Rating: 2.5/5 Stars (Two and Half stars)
Star cast: Kartik Tiwari (Kartik Aaryan), Indrani Chakraborty (Mishti), Rishi Kapoor, Mithun Chakraborty, Rishab Sinha, Chandan Roy Sanyal
Director: Subhash Ghai
What’s Good: The film has good cinematography as the mountainous terrains are a treat to the eyes. Also the film’s lead Mishti, Bong beauty looks fresh and is captured beautifully in every frame.
What’s Bad: The script is not strong enough to make this film a riveting one. There are no stellar performances to look forward to. Also the music or the background score do not really help to pick up the film at any point.
Loo break: Quite a lot
Watch or Not?: Kaanchi is a film that may entertain you if you are a fan of Subhash Ghai films. The film has typical Ghai film elements with a small town feel and yet the extravagance of the elite. The film could also serve as an inspiration to girls who want to bring a change in society but only in a cinematic manner. Watch it if you have ample of free time!
Kaanchi starts off as a simplistic story of a young girl bred in the mountains of Uttarakhand. It is her spirit to take on the corrupt and sinful system that changes the course of the story. Kaanchi is a riveting journey of a naïve yet spoilt village girl who is the heartbeat of her town Koshampa. Resisting the unjust ways of the powerful, it is the essential David vs Goliath tale. It is all about one girl’s conviction to bring a change.
In this bad world of power and politics, will Kaanchi stand a chance to delve into the truth and fight for justice?
Kaanchi Review: Script Analysis
The story is well woven but still does not manage to engage you into it completely. The first half is comparatively slow and picks up pace only after the unexpected twist pre-interval. The plot is a hotch potch of ideas of reformation and revolution and a love story to begin with. It gets highly predictable at certain points. Even though the film has minute elements that may remind one of Ghai’s previous works such as Taal there is nothing even as close to it. The climax disappoints you with more of an idealistic approach rather than a practical one.
The dialogues are a saving grace only for the antagonists. The notion of an outgoing girl using cuss words is overtly highlighted as the film’s lead character Kaanchi aka Sigdi is swearing more often than delivering any other dialogues.
Kaanchi Review: Star Performances
Lead actress and debutante Mishti gives an average performance. She fails to shine in scenes with potential. Even though Mishti’s fragile beauty is captured well on the canvas, her acting prowess does not lift up as much. Doing an Aishwarya Rai of Taal, she lacks the charm.
The male lead Kartik on the other hand puts up a decent show.

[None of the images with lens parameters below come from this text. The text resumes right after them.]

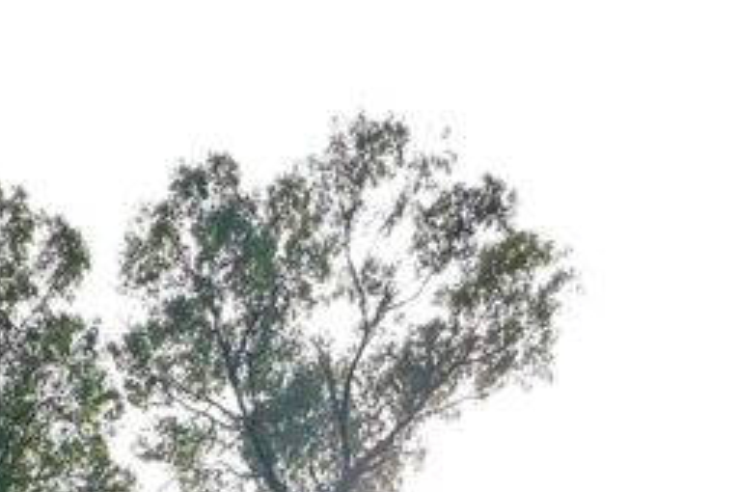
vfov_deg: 15.3
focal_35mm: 61
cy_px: 1106
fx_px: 1250
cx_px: 88
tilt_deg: +26.8
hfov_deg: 31.5
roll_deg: +0.1
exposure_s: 1/450
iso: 40
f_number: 2.2
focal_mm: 2.22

The real deals in the film are the veteran actors Rishi Kapoor and Mithoon Chakraborty who don the grey shades with a much required persona.

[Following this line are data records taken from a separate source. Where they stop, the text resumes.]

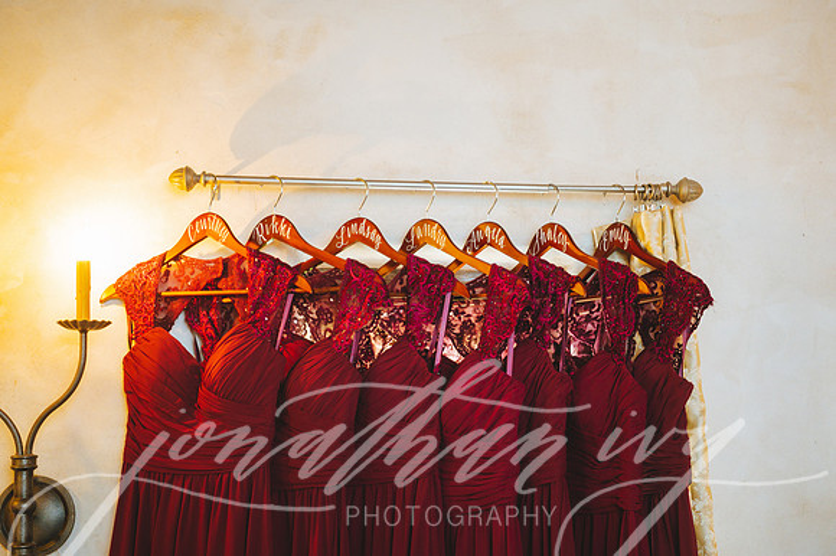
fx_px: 1207
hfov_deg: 38.2
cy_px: 278
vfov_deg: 26.0
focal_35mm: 52
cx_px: 418
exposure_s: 1/80
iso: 1000
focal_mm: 52
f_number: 2.8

Also Chandan Roy Sanyal in a slightly comic yet serious role is the limelight of the second half.
Kaanchi Review: Direction, Editing and Screenplay
Right from the first frame one realizes it is a Subhash Ghai film. Ghai’s love for mountains and romanticization of the rural world is evident in this one too. Also a usual Ghai film seems to highlight the disparity between the rich and the poor, similar as that of Pardes and Taal. Not to miss, Subhash Ghai also uses his previous muse Mahima Choudhary in a blink and miss performance in a song.
While one may give points to Sudhir Choudhary for cinematography for capturing the ever green environment, the same cannot be said about the editing. There are scenes where one could have expected a tighter editing as there are portions that seem a tad bit prolonged.
Ghai manages to juggle between the hilly terrain and an unnerving Mumbai setting meticulously. What is also disappointing is the presence of stereotypes such as the co-relation between youth power and a rock band performance that is supposed to promote the idea of revolution.
Kaanchi Review: The Last Word
The film is a love revenge saga that may entice you only into phases. While the music is complete downer, there is less to look forward to in this film. If you are a person high on optimism, this film may impress you with its positivity and underlined message. Kaanchi could have been Ghai’s Rang De Basanti had the script been strong enough. I am going with 2.5/3 for Kaanchi!
Kaanchi releases on 25th April, 2014.